[Collected data]

------------------------------------------------

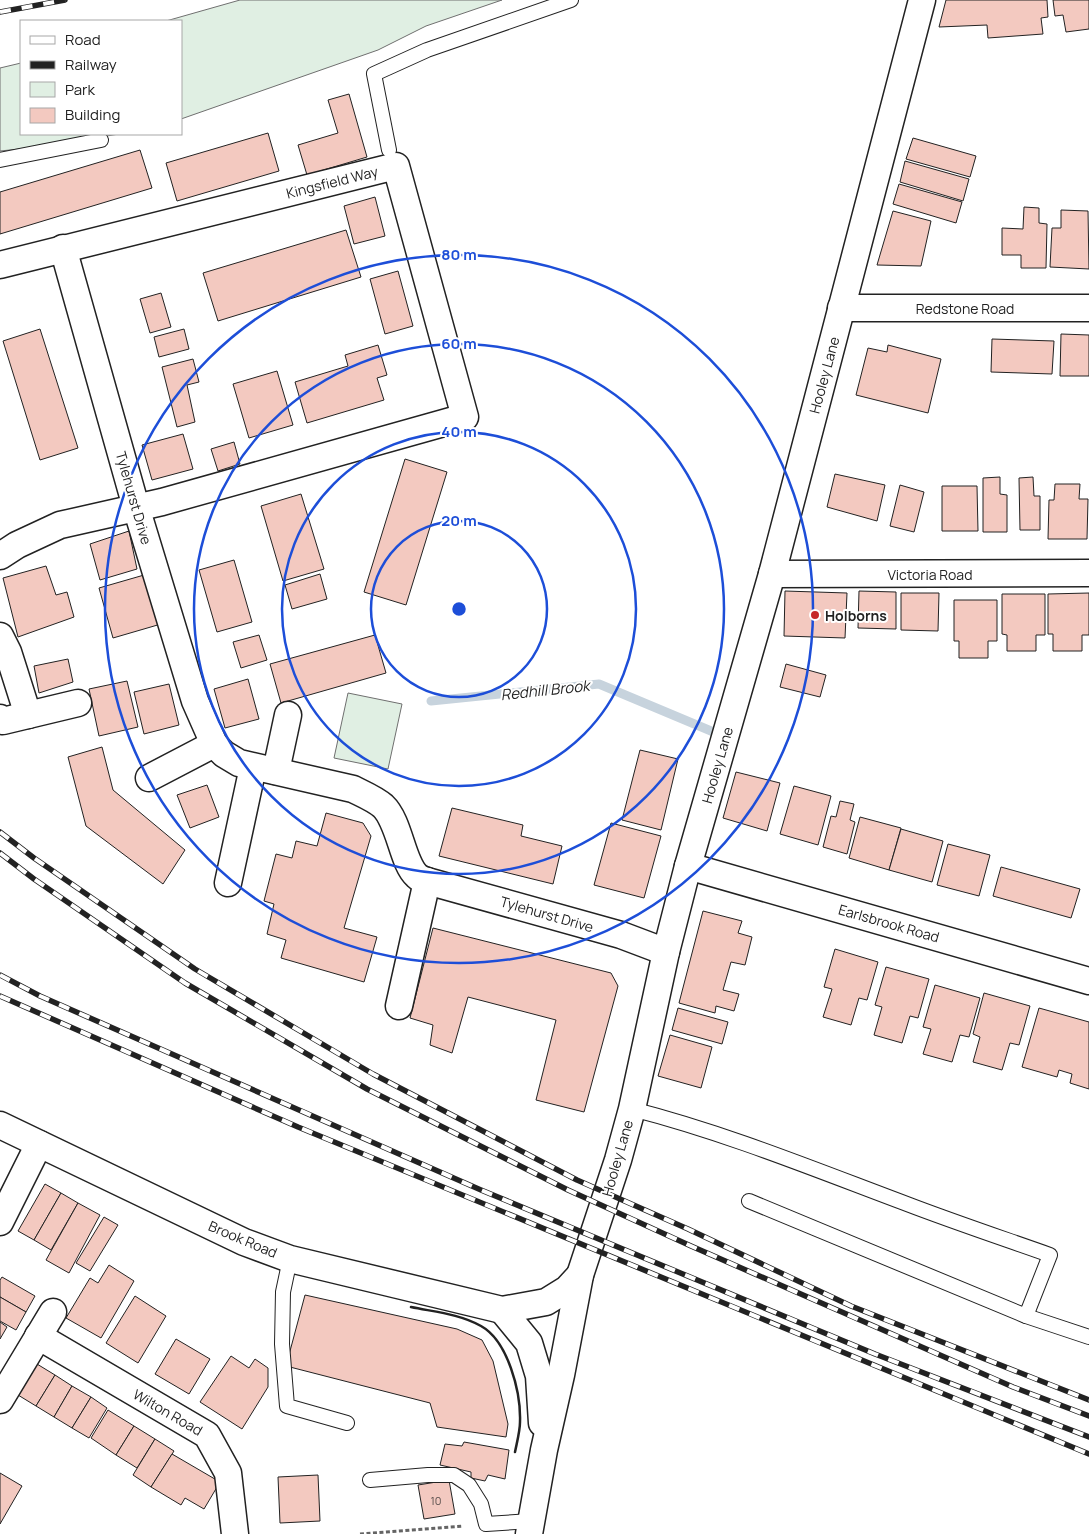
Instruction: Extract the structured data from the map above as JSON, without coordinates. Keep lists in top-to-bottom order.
{
  "streets": {
    "street": [
      "Kingsfield Way",
      "Redstone Road",
      "Hooley Lane",
      "Tylehurst Drive",
      "Victoria Road",
      "Earlsbrook Road",
      "Brook Road",
      "Wilton Road"
    ]
  },
  "crossings": [
    ["Kingsfield Way", "Tylehurst Drive"],
    ["Redstone Road", "Hooley Lane"],
    ["Hooley Lane", "Tylehurst Drive"],
    ["Hooley Lane", "Victoria Road"],
    ["Hooley Lane", "Earlsbrook Road"],
    ["Hooley Lane", "Brook Road"]
  ],
  "water": ["Redhill Brook"],
  "places": ["Holborns"],
  "house_numbers": ["10"],
  "legend": [
    "Road",
    "Railway",
    "Park",
    "Building"
  ],
  "rings": [
    "80 m",
    "60 m",
    "40 m",
    "20 m"
  ]
}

------------------------------------------------

WORK TO COMPLETE
The records above are to be copied exactly, with no pictures carried over.

TASK RESULT
Instruction: Extract the structured data from the map above as JSON, without coordinates. Keep lists in top-to-bottom order.
{
  "streets": {
    "street": [
      "Kingsfield Way",
      "Redstone Road",
      "Hooley Lane",
      "Tylehurst Drive",
      "Victoria Road",
      "Earlsbrook Road",
      "Brook Road",
      "Wilton Road"
    ]
  },
  "crossings": [
    ["Kingsfield Way", "Tylehurst Drive"],
    ["Redstone Road", "Hooley Lane"],
    ["Hooley Lane", "Tylehurst Drive"],
    ["Hooley Lane", "Victoria Road"],
    ["Hooley Lane", "Earlsbrook Road"],
    ["Hooley Lane", "Brook Road"]
  ],
  "water": ["Redhill Brook"],
  "places": ["Holborns"],
  "house_numbers": ["10"],
  "legend": [
    "Road",
    "Railway",
    "Park",
    "Building"
  ],
  "rings": [
    "80 m",
    "60 m",
    "40 m",
    "20 m"
  ]
}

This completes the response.